Only the lines from the one that includes "[882,665,943,679] Seucirty ->" through the last line below belong in the reply, copied exactly and without pictures.

Records shown below:

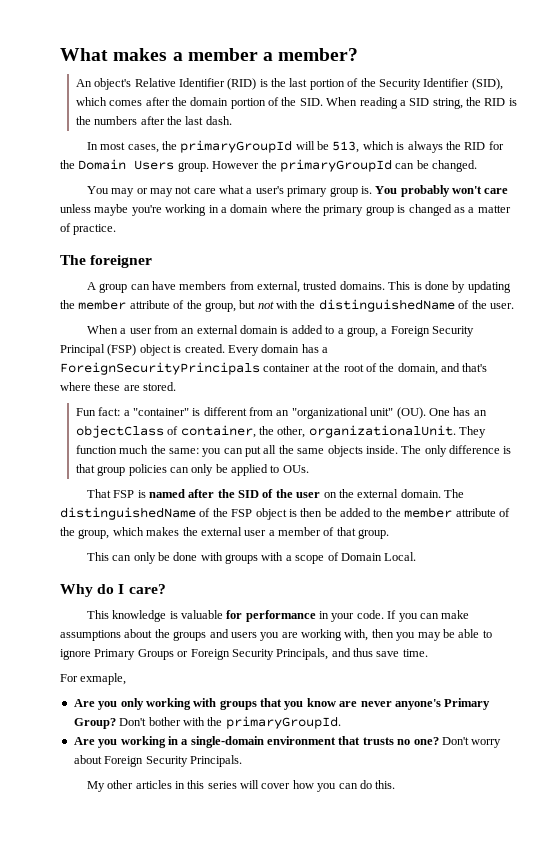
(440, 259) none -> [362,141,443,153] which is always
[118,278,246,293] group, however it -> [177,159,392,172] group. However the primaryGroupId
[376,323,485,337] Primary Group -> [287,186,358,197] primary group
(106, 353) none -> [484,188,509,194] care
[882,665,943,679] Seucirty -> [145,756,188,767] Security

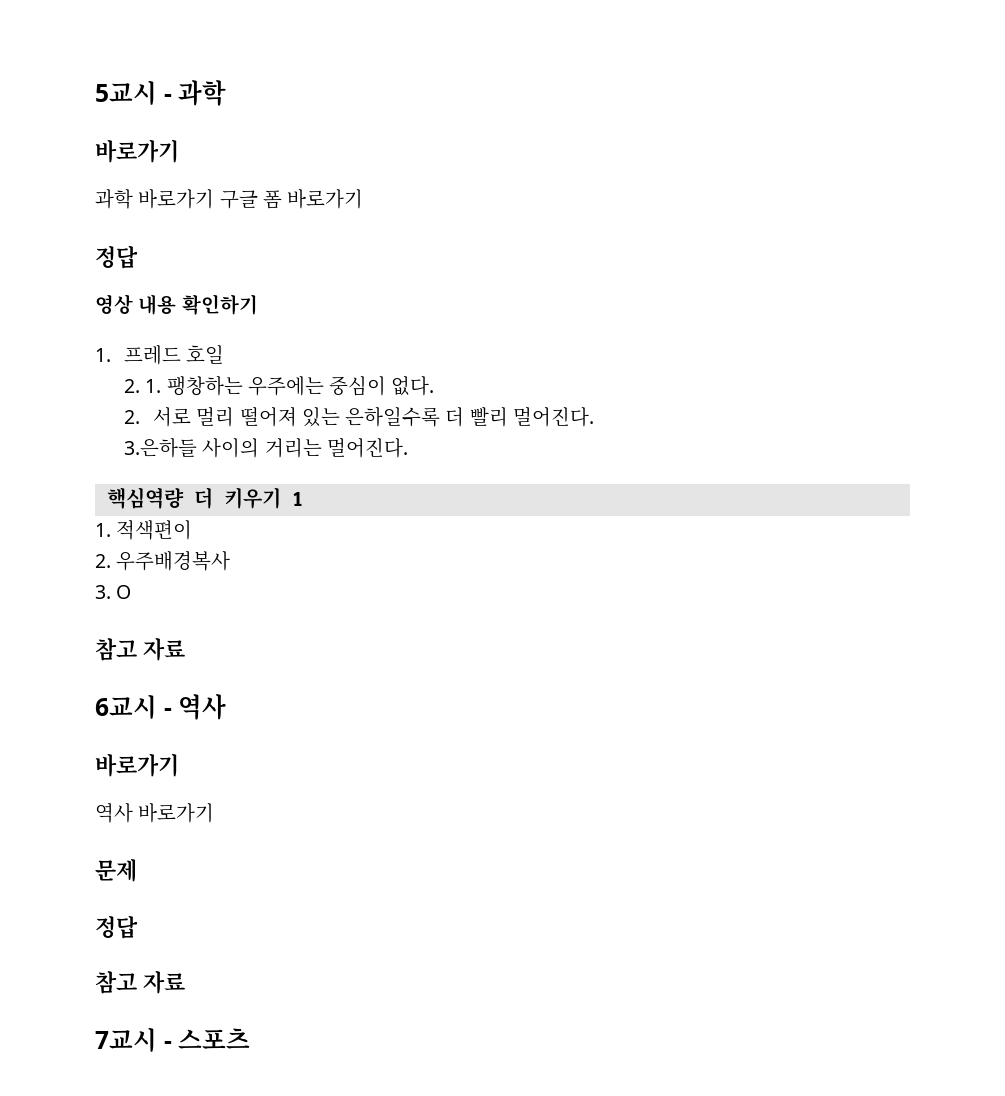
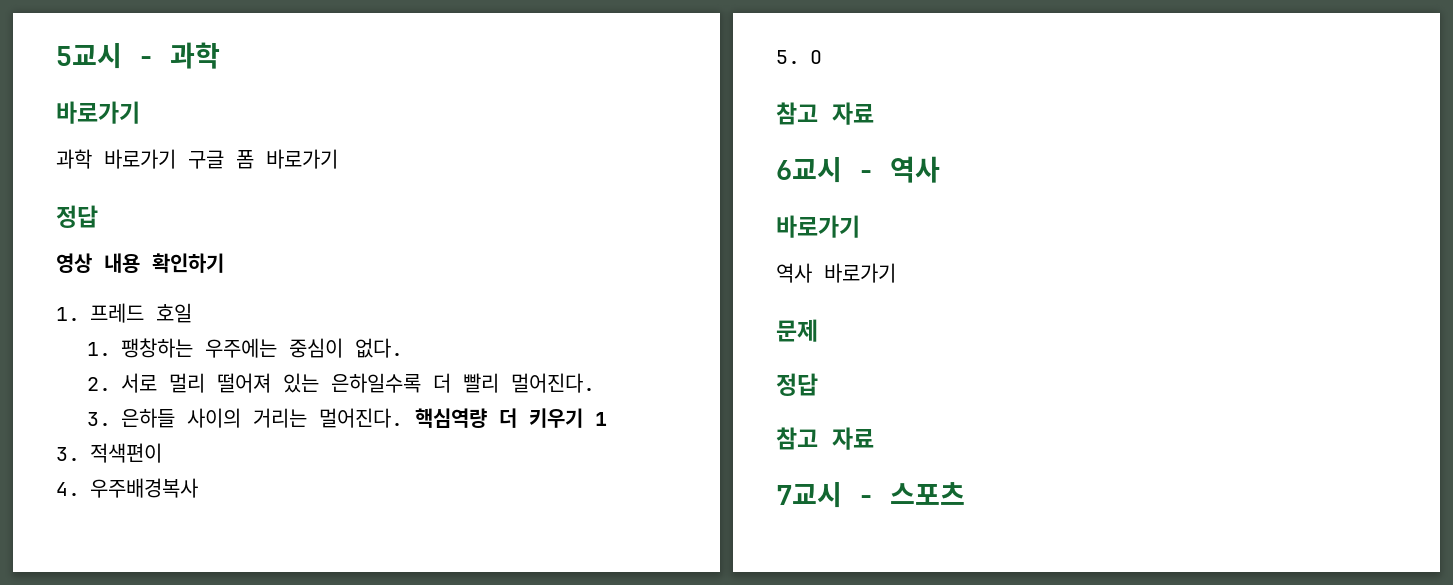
[123,379,140,393] 2. -> (192, 313) none
[123,438,197,458] 3.은하들 -> [87,408,176,428] 3. 은하들
(408, 448) // -> (404, 418) none
[95,523,111,537] 1. -> [56,447,80,461] 3.
[95,554,111,568] 2. -> [56,482,80,496] 4.
[95,585,111,599] 3. -> [776,50,800,64] 5.

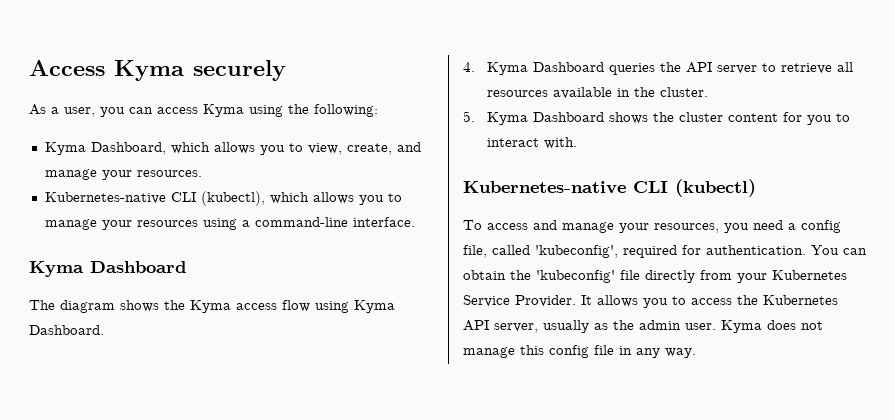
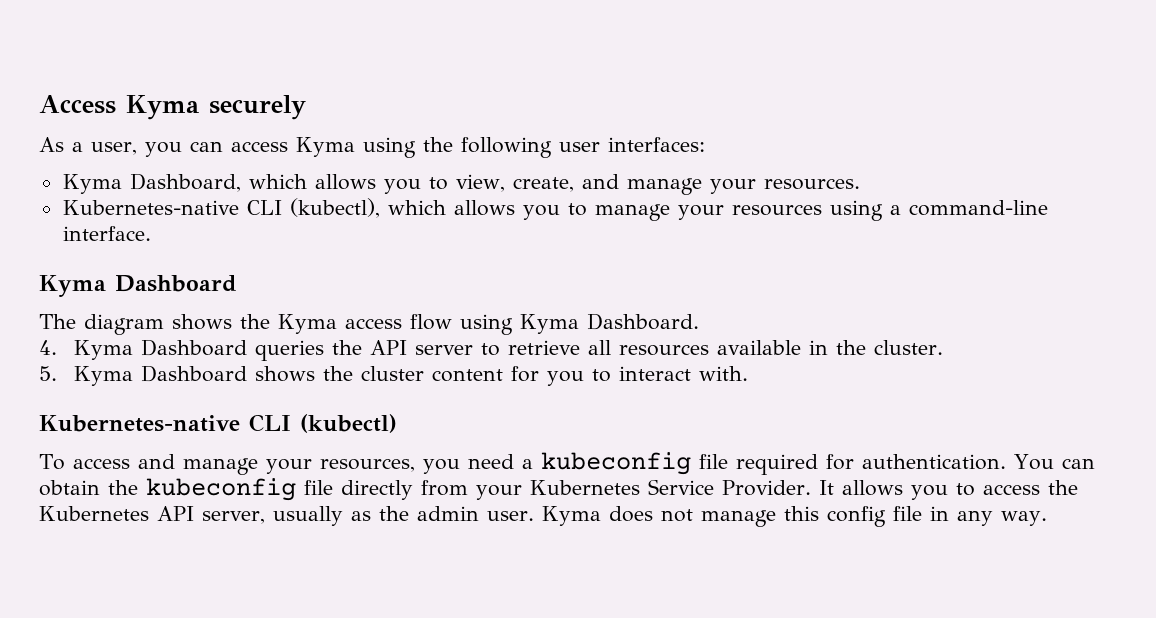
[314,104,378,117] following: -> [460,137,705,158] following user interfaces:
[801,220,841,233] [463,245,618,258] config file, called 'kubeconfig', -> [540,452,728,475] kubeconfig file
[536,270,615,283] 'kubeconfig' -> [146,478,296,501] kubeconfig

End of Records shown.

▶ **Response below**
[882,665,943,679] Seucirty -> [145,756,188,767] Security

[123,379,140,393] 2. -> (192, 313) none
[123,438,197,458] 3.은하들 -> [87,408,176,428] 3. 은하들
(408, 448) // -> (404, 418) none
[95,523,111,537] 1. -> [56,447,80,461] 3.
[95,554,111,568] 2. -> [56,482,80,496] 4.
[95,585,111,599] 3. -> [776,50,800,64] 5.

[314,104,378,117] following: -> [460,137,705,158] following user interfaces:
[801,220,841,233] [463,245,618,258] config file, called 'kubeconfig', -> [540,452,728,475] kubeconfig file
[536,270,615,283] 'kubeconfig' -> [146,478,296,501] kubeconfig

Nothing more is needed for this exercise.